▶ **WHAT YOU NEED TO DO**
Both the line below containing "289,061,484 | 12.31% |" and the line containing "541,560,825 | 4.31% |", along with every line between them, should be repeated exactly; no other line belongs in the answer.

Page-level text extractions

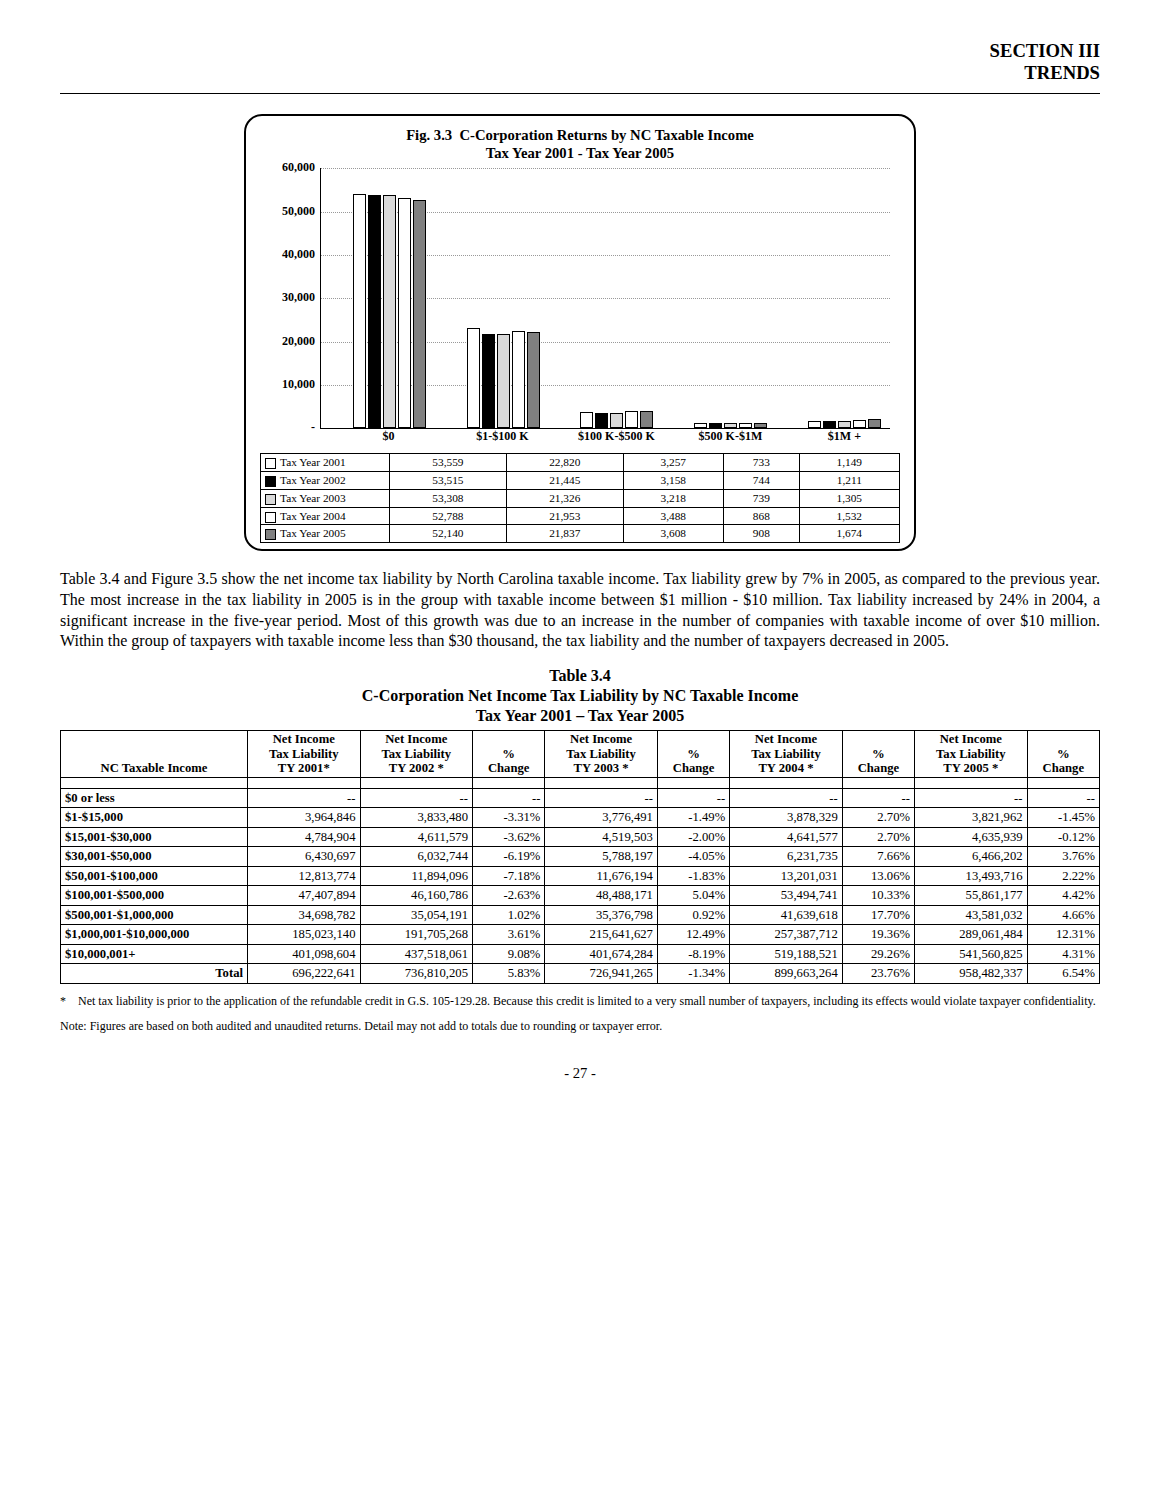SECTION III
TRENDS
Fig. 3.3 C-Corporation Returns by NC Taxable Income
Tax Year 2001 - Tax Year 2005
60,000
50,000
40,000
30,000
20,000
10,000
-
$0
$1-$100 K
$100 K-$500 K
$500 K-$1M
$1M +
| Tax Year 2001 | 53,559 | 22,820 | 3,257 | 733 | 1,149 |
| Tax Year 2002 | 53,515 | 21,445 | 3,158 | 744 | 1,211 |
| Tax Year 2003 | 53,308 | 21,326 | 3,218 | 739 | 1,305 |
| Tax Year 2004 | 52,788 | 21,953 | 3,488 | 868 | 1,532 |
| Tax Year 2005 | 52,140 | 21,837 | 3,608 | 908 | 1,674 |
Table 3.4 and Figure 3.5 show the net income tax liability by North Carolina taxable income. Tax liability grew by 7% in 2005, as compared to the previous year. The most increase in the tax liability in 2005 is in the group with taxable income between $1 million - $10 million. Tax liability increased by 24% in 2004, a significant increase in the five-year period. Most of this growth was due to an increase in the number of companies with taxable income of over $10 million. Within the group of taxpayers with taxable income less than $30 thousand, the tax liability and the number of taxpayers decreased in 2005.
Table 3.4
C-Corporation Net Income Tax Liability by NC Taxable Income
Tax Year 2001 – Tax Year 2005
| NC Taxable Income | Net Income Tax Liability TY 2001* | Net Income Tax Liability TY 2002 * | % Change | Net Income Tax Liability TY 2003 * | % Change | Net Income Tax Liability TY 2004 * | % Change | Net Income Tax Liability TY 2005 * | % Change |
| --- | --- | --- | --- | --- | --- | --- | --- | --- | --- |
| $0 or less | -- | -- | -- | -- | -- | -- | -- | -- | -- |
| $1-$15,000 | 3,964,846 | 3,833,480 | -3.31% | 3,776,491 | -1.49% | 3,878,329 | 2.70% | 3,821,962 | -1.45% |
| $15,001-$30,000 | 4,784,904 | 4,611,579 | -3.62% | 4,519,503 | -2.00% | 4,641,577 | 2.70% | 4,635,939 | -0.12% |
| $30,001-$50,000 | 6,430,697 | 6,032,744 | -6.19% | 5,788,197 | -4.05% | 6,231,735 | 7.66% | 6,466,202 | 3.76% |
| $50,001-$100,000 | 12,813,774 | 11,894,096 | -7.18% | 11,676,194 | -1.83% | 13,201,031 | 13.06% | 13,493,716 | 2.22% |
| $100,001-$500,000 | 47,407,894 | 46,160,786 | -2.63% | 48,488,171 | 5.04% | 53,494,741 | 10.33% | 55,861,177 | 4.42% |
| $500,001-$1,000,000 | 34,698,782 | 35,054,191 | 1.02% | 35,376,798 | 0.92% | 41,639,618 | 17.70% | 43,581,032 | 4.66% |
| $1,000,001-$10,000,000 | 185,023,140 | 191,705,268 | 3.61% | 215,641,627 | 12.49% | 257,387,712 | 19.36% | 289,061,484 | 12.31% |
| $10,000,001+ | 401,098,604 | 437,518,061 | 9.08% | 401,674,284 | -8.19% | 519,188,521 | 29.26% | 541,560,825 | 4.31% |
| Total | 696,222,641 | 736,810,205 | 5.83% | 726,941,265 | -1.34% | 899,663,264 | 23.76% | 958,482,337 | 6.54% |
*Net tax liability is prior to the application of the refundable credit in G.S. 105-129.28. Because this credit is limited to a very small number of taxpayers, including its effects would violate taxpayer confidentiality.
Note: Figures are based on both audited and unaudited returns. Detail may not add to totals due to rounding or taxpayer error.
- 27 -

▶ **EXERCISE RESPONSE**
| $1,000,001-$10,000,000 | 185,023,140 | 191,705,268 | 3.61% | 215,641,627 | 12.49% | 257,387,712 | 19.36% | 289,061,484 | 12.31% |
| $10,000,001+ | 401,098,604 | 437,518,061 | 9.08% | 401,674,284 | -8.19% | 519,188,521 | 29.26% | 541,560,825 | 4.31% |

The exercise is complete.